Was die Oppositionellen aus dem Ruhrgebiet trotz ihrer Unwissenheit aber nicht daran hindert, den protestierenden Belarussen einige Ratschläge mit auf den Weg zu geben. „Was Sie nach einer mehr oder weniger »friedlichen Revolution« in Belarus zu erwarten haben, das können Sie allerdings mit Gewissheit an fast allen anderen Ländern Osteuropas ausführlich studieren“, heißt es in dem Brief, in dem dann unter anderem vor Alkoholismus, Verwahrlosung oder den Zerfall der sozialen Infrastruktur gewarnt wird.

„Fordern Sie deshalb nicht freie Wahlen nach westlichem Vorbild. Folgen Sie nicht prowestlichen Oppositionskandidaten. Lassen Sie sich nicht vor den Karren der NATO spannen!“, heißt es zum Abschluss des Offenen Briefes, in dem die Unterzeichner den Protestierenden in Belarus empfehlen: „Wenn Sie dem Schicksal der Lohnabhängigen in anderen Ländern Osteuropas entgehen wollen - erobern Sie die demokratische Verfügungsgewalt der arbeitenden Klassen über die ökonomischen und sozialen Lebensbedingungen in Ihrem Land. Bilden Sie Räte!“

Offener Brief von unbekannten Oppositionellen 

Wer hinter den „Oppositionellen aus dem Ruhrgebiet“ genau steckt, ist nicht bekannt. Im Internet stößt man zwar schnell auf den Klavierkabarettisten Armin Fischer, aber nicht auf einen gleichnamigen Oppositionellen, der unter dem Brief als einziger namentlich auftaucht. Auch die Telepolis-Redaktion darf nicht verraten, wer die Unterzeichner sind, auch wenn sie auf Nachfrage darauf hinweist, dass ihr deren Identität bekannt ist und betont, dass es sich um keine Propaganda handelt.

„Wir haben den Brief als Gastkommentar veröffentlicht, weil uns wichtig war, die Hoffnungen der Protestierenden damit zu verbinden, welche Erfahrungen mit den Ergebnissen mancher solcher Bewegungen, die in verminten geopolitischen Interessenkonflikten stattfinden, verbunden sein können, letztes Beispiel Ukraine“, heißt es aus der Redaktion, die auch auf andere auf dem Portal erschienene Texte hinweist, in denen Lukaschenko offen als Diktator bezeichnet wird.

**AUFGABE A**
Der Textauszug zitiert am Ende des Offenen Briefes mehrere verneinte Aufforderungen an die Protestierenden in Belarus. Nennen Sie alle.
**AUFGABE B**
Welcher Name erscheint laut Textauszug als einziger unter dem Brief?
**AUFGABE C**
Warum hat die Telepolis-Redaktion den Brief als Gastkommentar veröffentlicht? Erklären Sie es mit der Begründung aus dem Textauszug.

**DATENSÄTZE**
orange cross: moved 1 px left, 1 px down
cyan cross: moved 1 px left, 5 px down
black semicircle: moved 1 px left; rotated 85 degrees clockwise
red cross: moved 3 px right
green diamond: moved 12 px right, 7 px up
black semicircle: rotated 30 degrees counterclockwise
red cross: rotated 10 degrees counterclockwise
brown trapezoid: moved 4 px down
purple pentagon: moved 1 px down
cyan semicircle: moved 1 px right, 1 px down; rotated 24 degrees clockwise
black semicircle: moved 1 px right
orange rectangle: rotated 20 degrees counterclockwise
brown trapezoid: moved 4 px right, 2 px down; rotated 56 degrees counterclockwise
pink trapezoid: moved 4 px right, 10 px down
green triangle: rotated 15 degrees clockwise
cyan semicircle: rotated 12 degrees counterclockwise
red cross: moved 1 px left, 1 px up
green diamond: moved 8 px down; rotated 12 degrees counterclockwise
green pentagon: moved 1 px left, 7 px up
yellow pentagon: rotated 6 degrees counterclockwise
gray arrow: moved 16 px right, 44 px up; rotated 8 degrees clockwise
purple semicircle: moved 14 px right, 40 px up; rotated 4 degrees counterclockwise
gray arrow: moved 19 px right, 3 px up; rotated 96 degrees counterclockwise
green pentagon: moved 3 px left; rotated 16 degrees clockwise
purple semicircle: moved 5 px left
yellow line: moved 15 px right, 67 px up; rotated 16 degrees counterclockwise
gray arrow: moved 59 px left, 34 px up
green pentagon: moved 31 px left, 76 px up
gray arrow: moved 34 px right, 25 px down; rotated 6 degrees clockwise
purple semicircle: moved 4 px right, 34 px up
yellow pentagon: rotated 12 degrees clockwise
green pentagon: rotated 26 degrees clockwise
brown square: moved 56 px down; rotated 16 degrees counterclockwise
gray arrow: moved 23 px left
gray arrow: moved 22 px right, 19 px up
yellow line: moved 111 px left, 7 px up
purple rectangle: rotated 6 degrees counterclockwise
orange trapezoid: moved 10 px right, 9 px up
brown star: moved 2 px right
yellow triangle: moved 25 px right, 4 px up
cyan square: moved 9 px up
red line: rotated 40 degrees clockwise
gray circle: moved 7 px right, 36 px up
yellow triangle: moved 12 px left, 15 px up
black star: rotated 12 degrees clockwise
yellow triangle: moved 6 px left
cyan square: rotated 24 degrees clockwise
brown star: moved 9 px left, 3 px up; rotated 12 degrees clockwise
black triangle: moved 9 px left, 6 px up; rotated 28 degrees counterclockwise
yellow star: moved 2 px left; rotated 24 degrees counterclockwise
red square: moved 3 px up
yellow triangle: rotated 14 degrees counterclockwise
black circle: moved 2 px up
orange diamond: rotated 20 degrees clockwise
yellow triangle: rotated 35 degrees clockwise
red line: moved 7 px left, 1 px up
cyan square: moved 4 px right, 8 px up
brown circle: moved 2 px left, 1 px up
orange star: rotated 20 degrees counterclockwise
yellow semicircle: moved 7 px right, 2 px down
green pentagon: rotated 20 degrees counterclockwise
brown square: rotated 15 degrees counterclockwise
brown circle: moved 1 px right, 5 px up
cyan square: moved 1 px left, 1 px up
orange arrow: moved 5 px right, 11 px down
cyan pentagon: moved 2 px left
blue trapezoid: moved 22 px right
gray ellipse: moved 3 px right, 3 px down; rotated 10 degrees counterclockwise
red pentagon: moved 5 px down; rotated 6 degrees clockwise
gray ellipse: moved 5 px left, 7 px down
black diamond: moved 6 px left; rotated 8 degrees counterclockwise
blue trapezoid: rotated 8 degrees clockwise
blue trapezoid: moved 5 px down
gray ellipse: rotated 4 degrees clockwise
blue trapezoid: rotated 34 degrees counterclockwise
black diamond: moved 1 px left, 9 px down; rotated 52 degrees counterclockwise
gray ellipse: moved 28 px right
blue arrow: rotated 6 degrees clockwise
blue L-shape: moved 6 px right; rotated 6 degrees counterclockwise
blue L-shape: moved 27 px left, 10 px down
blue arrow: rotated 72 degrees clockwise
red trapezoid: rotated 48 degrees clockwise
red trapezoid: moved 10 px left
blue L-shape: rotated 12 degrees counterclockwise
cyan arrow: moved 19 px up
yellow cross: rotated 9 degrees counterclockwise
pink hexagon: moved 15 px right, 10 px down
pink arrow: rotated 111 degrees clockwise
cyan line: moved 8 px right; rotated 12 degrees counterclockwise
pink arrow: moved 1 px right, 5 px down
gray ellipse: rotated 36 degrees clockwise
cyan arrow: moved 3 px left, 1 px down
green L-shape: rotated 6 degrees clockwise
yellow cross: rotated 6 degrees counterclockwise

**ANTWORT A**
- Fordern Sie nicht freie Wahlen nach westlichem Vorbild.
- Folgen Sie nicht prowestlichen Oppositionskandidaten.
- Lassen Sie sich nicht vor den Karren der NATO spannen!

**ANTWORT B**
Armin Fischer

**ANTWORT C**
Der Redaktion war es wichtig, die Hoffnungen der Protestierenden mit den Erfahrungen zu verbinden, die mit den Ergebnissen mancher solcher Bewegungen einhergehen können. Gemeint sind Bewegungen, die in verminten geopolitischen Interessenkonflikten stattfinden. Als letztes Beispiel nennt sie die Ukraine.